Di tempat kediaman David. Ia mulai berpikir, ada kepentingan apa sang ibu ke kantornya, dan itu bukan kantor keluarga. Siapa yang dikenal sang ibu di sana?

Ia nampak merenung, kemudian menelpon asisten pribadinya yang sudah ia percaya. "Kau selidiki, istriku mengatakan jika Mama ada di sana, entah apa yang ia lakukan, aku ingin kau memantau semua pergerakannya dan ingat jangan sampai mencolok."

[Baik, Pak.]

David mematingan sambungan kemudian merapihkan pakaiannya dan kembali untuk bekerja.

***

Yeni menangis di depan ruang perawatan, ia menjual apapun yang ia punya demi bisa merawat putrinya. Akibat kecelakaan waktu itu sang putri belum juga sadarkan diri. "Yuda, lihat itu adikmu, dia belum sadar juga. Mama takut kehilangan Cecil, kau sudah mendekam di jeruji besi, lalu sekarang adikmu, kenapa mereka jahat sekali pada kita, mentang-mentang kita adalah orang miskin, bisa seenaknya begini, huhuhu...."

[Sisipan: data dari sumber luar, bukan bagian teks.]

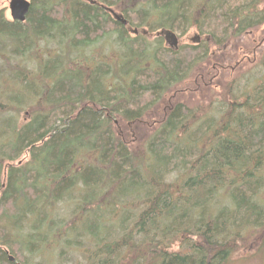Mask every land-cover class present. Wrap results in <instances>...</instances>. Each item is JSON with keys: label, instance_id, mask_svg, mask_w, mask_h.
<instances>
[{"label": "trees", "instance_id": "1", "mask_svg": "<svg viewBox=\"0 0 264 264\" xmlns=\"http://www.w3.org/2000/svg\"><path fill=\"white\" fill-rule=\"evenodd\" d=\"M114 14L146 34L131 38ZM25 20L0 10V221L14 225L6 234L0 223V264H16L7 253L32 211L33 255L46 247L57 259L65 247L82 264H226L245 248L264 264V49L259 70L206 106L175 99L196 64L198 85L211 84L209 46L264 24V0H32ZM191 28L210 38L177 50L148 39ZM39 42L52 61L22 66ZM157 106L166 109L133 145Z\"/></svg>", "mask_w": 264, "mask_h": 264}, {"label": "rangeland", "instance_id": "2", "mask_svg": "<svg viewBox=\"0 0 264 264\" xmlns=\"http://www.w3.org/2000/svg\"><path fill=\"white\" fill-rule=\"evenodd\" d=\"M29 1H32V0H29ZM8 3H9V0H0V10H2L4 12L5 17L10 20L11 17L9 14ZM117 12L121 13L119 11ZM23 23L26 24L27 20H25ZM129 27L132 29L136 28L138 32L137 35H139L143 30H145V29H141L140 27H137L133 21H130ZM127 30H128L129 36L131 38H134L135 33H132L130 29H127ZM172 32L176 34L178 41H179V43L177 42V48L175 50L185 45H191L193 47L200 46L204 40H208L210 38L208 35L201 34L199 31L196 30V28H191L187 30L186 32H182L180 30H173ZM196 37H198L197 40H195ZM156 38L158 37L152 36L148 39L151 42H154V39L155 41L158 40ZM160 38H161L163 47L164 46L168 47L169 44L165 45L163 36H161ZM30 39H33V38H30ZM5 40L7 41V36L0 34V48H2L5 45L6 43ZM229 41L230 42L226 44L225 46H223L221 49L217 48L216 46H212V45L209 46V50L211 51V58L210 59L208 58L206 62H203L204 60L202 61L203 62L201 64L202 67L207 68L204 70V72L207 73L206 79H210L209 81L211 82V84L209 83L210 85L208 86L206 85V83L202 82V84L198 85V79L196 78V76H194V74H192L193 70L197 69L199 66L196 64V67L194 66L195 68H192L189 75H187V77L180 83L179 86L181 88L180 90L181 93L177 95V97L175 98L176 100H180L181 102H184L187 105H190V107L191 106L194 107L196 105L198 106V104L206 106L207 104L210 103V98L215 97V96L221 97L222 94H225L226 90L228 93L229 87L232 86L233 83H235L236 80H239L243 75L249 76L250 74H253L254 70H259L258 61L261 57V53L263 51L262 49H264V24H262L256 29L249 31V33L244 34L242 37L230 38ZM257 42L261 44L260 49L256 51L252 50V48ZM100 43L101 41L95 42L93 44L94 49L98 48V51H101L99 47ZM42 46H45V45L44 43H40V42L39 44L34 45L35 48H33L30 53L28 52L30 57H25V58L23 57V61L21 62V65L26 66V68L28 69L34 70L37 68V62L39 60H46L48 57L49 60L52 61L53 54L48 56L47 52L45 51V47H42ZM109 47L113 48L115 51L117 50L116 46L109 45ZM49 48L51 51L54 50V44H50ZM103 48L104 50H107V48L105 47ZM5 51L7 53H10L11 51L10 47L9 48L7 47ZM11 62L14 63V61H11ZM1 63H2V60H0V64ZM61 63L63 65L65 61L61 60ZM211 71H214L215 76H209L211 74ZM169 95H170V92L165 95V98H167ZM174 95H175V92L172 93V96ZM171 100L172 102H175L173 98ZM168 101L171 103L170 99H168ZM25 108L26 106H24V108L21 110L19 115H17L19 119L28 118L27 109ZM165 109L166 108L164 107L160 108L159 106H157L150 110L147 116H145V118L143 119L142 124L138 129L137 134L140 138L134 139L133 145L137 146L136 145L137 143L142 142L143 138L145 139L144 136L146 134L144 133H146L148 129H152L151 127L155 126V125L150 126L149 123H152V121L158 120V119H154L153 117L155 115L159 117L161 111L164 112ZM150 116H152V118H148ZM17 159H21L22 162H25L29 159V154L26 153L23 156L20 155L18 158H15L14 160L16 161H14L13 164L16 165ZM3 177L4 176L2 175L1 178L4 179ZM25 218L26 216H22L20 220L23 221ZM15 219H17V217L13 218V220ZM27 221L22 222V224L21 222H18L20 223V225L18 223L16 224V227H15L16 232L19 233V236H20V240H19L21 243L20 248L19 250L9 249L10 251L7 253V255L12 257L13 262H15L16 264H24V263L25 264H52L53 261H55V264H82V262L80 261L79 253L69 248L67 249L65 247L64 248L59 247L56 249L57 259H55V257L53 256L54 253H52L51 250L46 249L44 245H43L44 248L39 249V251H41L44 255H42V253L40 252H35L33 255V247L32 248H29V247L33 245L38 249V247H40L38 244H40V241H41L38 236L33 237L31 229H30V227L33 226V222L37 224V221H33V211L31 212V214H29V219ZM0 223L1 225L4 226L5 228L4 231L6 234L7 232L12 234L14 225L12 227L10 224L7 223L6 219L1 220ZM24 236L28 243L25 240H22ZM7 239L11 240L10 234H9V238ZM25 243L28 245H26ZM26 248L29 250L26 251L27 250ZM226 264H262V257L254 249L250 250V249L243 248V249H240L235 255H233V257Z\"/></svg>", "mask_w": 264, "mask_h": 264}, {"label": "water", "instance_id": "3", "mask_svg": "<svg viewBox=\"0 0 264 264\" xmlns=\"http://www.w3.org/2000/svg\"><path fill=\"white\" fill-rule=\"evenodd\" d=\"M30 7V1L29 0H9L8 3V9L9 14L12 20L18 21V22H24L26 19V15L28 13ZM115 18L122 20L123 23H126V20L122 18V16L114 14ZM147 31L143 30L142 33H146ZM132 33L137 34V29H133ZM157 34H164L165 38L168 40V42L171 44V46L176 49L177 48V42L178 38L176 34L170 30H160L157 32ZM198 37L195 38L197 40ZM12 260V257H10Z\"/></svg>", "mask_w": 264, "mask_h": 264}, {"label": "flooded vegetation", "instance_id": "4", "mask_svg": "<svg viewBox=\"0 0 264 264\" xmlns=\"http://www.w3.org/2000/svg\"><path fill=\"white\" fill-rule=\"evenodd\" d=\"M120 21L122 22V20H120ZM122 24H123L125 27H126V26L129 27V24H128L127 21H126V23H123V22H122ZM127 29H130V31L132 32V30H133L134 28L132 29V28L129 27V28H127ZM158 31H160V30H156V31H154V32H153V33H154L153 36H154V37H161V36H163L165 45L169 44L168 47L174 49V48L171 46V44L168 42V40L164 37L163 34H157ZM137 34H138V33H137ZM137 34H135V35H137ZM145 34H146V33H145ZM178 43H179V41H178ZM253 50H255V48H253ZM201 79H202V77H201ZM207 80L209 81L210 79H207ZM209 82H210V81H209ZM9 257H10V256H9ZM10 260H11V259H10ZM12 260H13V259H12Z\"/></svg>", "mask_w": 264, "mask_h": 264}, {"label": "bare ground", "instance_id": "5", "mask_svg": "<svg viewBox=\"0 0 264 264\" xmlns=\"http://www.w3.org/2000/svg\"><path fill=\"white\" fill-rule=\"evenodd\" d=\"M203 57H205V56H203ZM204 59V58H203ZM206 60H204V62H205ZM195 62V61H194ZM199 64V63H198ZM209 64V63H208ZM207 65V64H206ZM202 66V65H201ZM196 67V66H195ZM194 68V67H193ZM195 70V69H194Z\"/></svg>", "mask_w": 264, "mask_h": 264}]
</instances>
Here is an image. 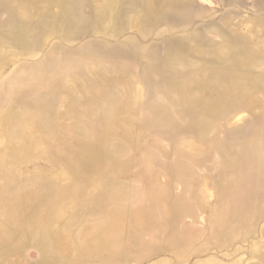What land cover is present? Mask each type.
<instances>
[{
    "label": "rangeland",
    "instance_id": "1",
    "mask_svg": "<svg viewBox=\"0 0 264 264\" xmlns=\"http://www.w3.org/2000/svg\"><path fill=\"white\" fill-rule=\"evenodd\" d=\"M0 264H264V0H0Z\"/></svg>",
    "mask_w": 264,
    "mask_h": 264
}]
</instances>
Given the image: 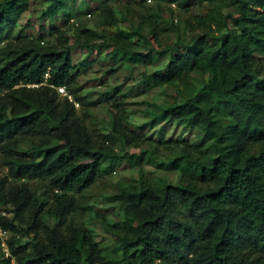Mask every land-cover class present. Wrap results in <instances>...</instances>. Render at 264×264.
Returning <instances> with one entry per match:
<instances>
[{"label":"trees","instance_id":"obj_1","mask_svg":"<svg viewBox=\"0 0 264 264\" xmlns=\"http://www.w3.org/2000/svg\"><path fill=\"white\" fill-rule=\"evenodd\" d=\"M74 1L52 0L41 18L60 13L69 22ZM164 1L185 10L210 5L195 16L205 30L160 51L170 52L168 62L143 74L155 86L193 72L208 75L193 96L158 116L200 127L208 146L161 142L178 152L169 163L180 179L121 184L111 199L119 201L124 218L113 224L118 244L109 253L71 219L75 193L97 181L106 161L125 157L89 129L76 104L115 99L119 111H111L106 137L124 147L141 141L123 124L127 113L118 88L96 101L79 92L73 50L93 51L106 36L87 27L54 26L56 41L42 43L19 28L29 0H0V164L8 169L0 176V206L9 208L0 211V229L9 233L10 252L0 255V264H264V0H234L235 12L225 11L223 0ZM99 10L107 25L118 26L111 4L103 1ZM148 19L146 34L117 28L113 53L135 56L134 36L156 50L164 30ZM26 141L31 148L20 149ZM3 241L0 231V251Z\"/></svg>","mask_w":264,"mask_h":264},{"label":"rangeland","instance_id":"obj_2","mask_svg":"<svg viewBox=\"0 0 264 264\" xmlns=\"http://www.w3.org/2000/svg\"><path fill=\"white\" fill-rule=\"evenodd\" d=\"M103 1L113 6L119 20L118 26L105 23L99 10ZM223 1L225 11H236L234 0ZM51 2L52 0H29V5L20 18L19 28L35 38H41L42 43L56 41L52 33L54 26H79L102 32L106 38H100L96 42L102 44L106 41L100 48L90 51L80 46L73 50V62L80 69L79 92L86 99L96 101L100 100L104 92H112L118 88L116 97L122 99L123 108L127 113L123 124L141 138L137 145L124 147L121 141L114 142L111 137H106L111 130V111H119L114 105L115 99L102 100L85 108L76 104L78 114L89 129L103 140L113 142L119 154H125L124 159L115 160L112 165L106 161L97 181L82 193H75L78 206L71 214V219L89 229L99 247L113 253L118 244V228L113 224L124 218V211L119 201L112 200L111 196L119 192L121 184H140L142 180L160 183L180 179V172L170 167L169 163L178 152L163 148L161 142H188L192 146H202V150H206L208 146L205 133L200 127L158 117L164 108L193 96L206 83L208 75L193 72L172 84L155 86L144 80L143 74L160 70L168 62L170 52L160 51L177 43H189L205 30L195 21V16L206 14L210 5L202 2L190 10H185L178 4H168L164 0H75L69 3L71 18L66 22V17L60 13L41 18ZM149 17L164 30L156 50L152 51L139 36H134L132 40L138 44L135 56L114 54L112 39L117 28H141V32L146 34L150 28ZM31 146V142L26 141L21 143L19 148L29 150ZM141 152L144 155L139 159ZM7 174L8 169L0 164V176ZM8 210L7 206H0L1 212L7 213ZM0 231L4 240L0 255L4 252L7 257L10 252L5 238L9 233L1 229ZM27 240L28 238H24V241Z\"/></svg>","mask_w":264,"mask_h":264},{"label":"built area","instance_id":"obj_3","mask_svg":"<svg viewBox=\"0 0 264 264\" xmlns=\"http://www.w3.org/2000/svg\"><path fill=\"white\" fill-rule=\"evenodd\" d=\"M34 86H37V84H34ZM57 89H58V91H59L61 94H63V95H68V92H67L65 86H58ZM70 97H71V96H70Z\"/></svg>","mask_w":264,"mask_h":264}]
</instances>
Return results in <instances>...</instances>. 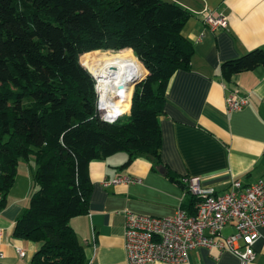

Yeni benar-benar tidak mengingat bagaimana ia menyiksa menantunya dulu, memanfaatkan tenaga dan hartanya untuk kepentingan dirinya sendiri sampai keguguran dan dinyatakan mandul itu semua karena ulah dirinya. Dan sekarang saat keadaan berbalik ia justru tetap merasa tidak adil. Sungguh entah hukuman seperti apa agar Yeni memahami kesalahannya.

Sementara di dalam penjara, David masih terus sering mendapat bully-an. Sering kali dipaksa untuk meminjat, mencuci baju, dan dipaksa memberikan jatah makan untuk mereka hingga kini tubuh pria yang awalnya tampan itu menjadi kurus kering tak terurus.

Wajahnya selalu babak belur, biru-biru dan sering ada darah mengering di sudut bibirnya. Saat tengah dalam kondisi tidak baik-baik saja ia mendapat panggilan telepon dari keluarganya. Rasa senang membuatnya langsung berdiri dan mengikuti penjaga untuk ke tempat penerimaan panggilan. "Hallo, Mah?" sapanya riang.

[Yuda, Mama nggak sanggup lagi kalau begini, semua sudah habis tidak tersisa, adikmu sakit karena kecelakaan mobil, sampai sekarang belum sadar juga. Mama bingung Yud, harus bagaimana lagi. Tolong, Yud, kalau tidak Mama bisa mati, huhuhu....]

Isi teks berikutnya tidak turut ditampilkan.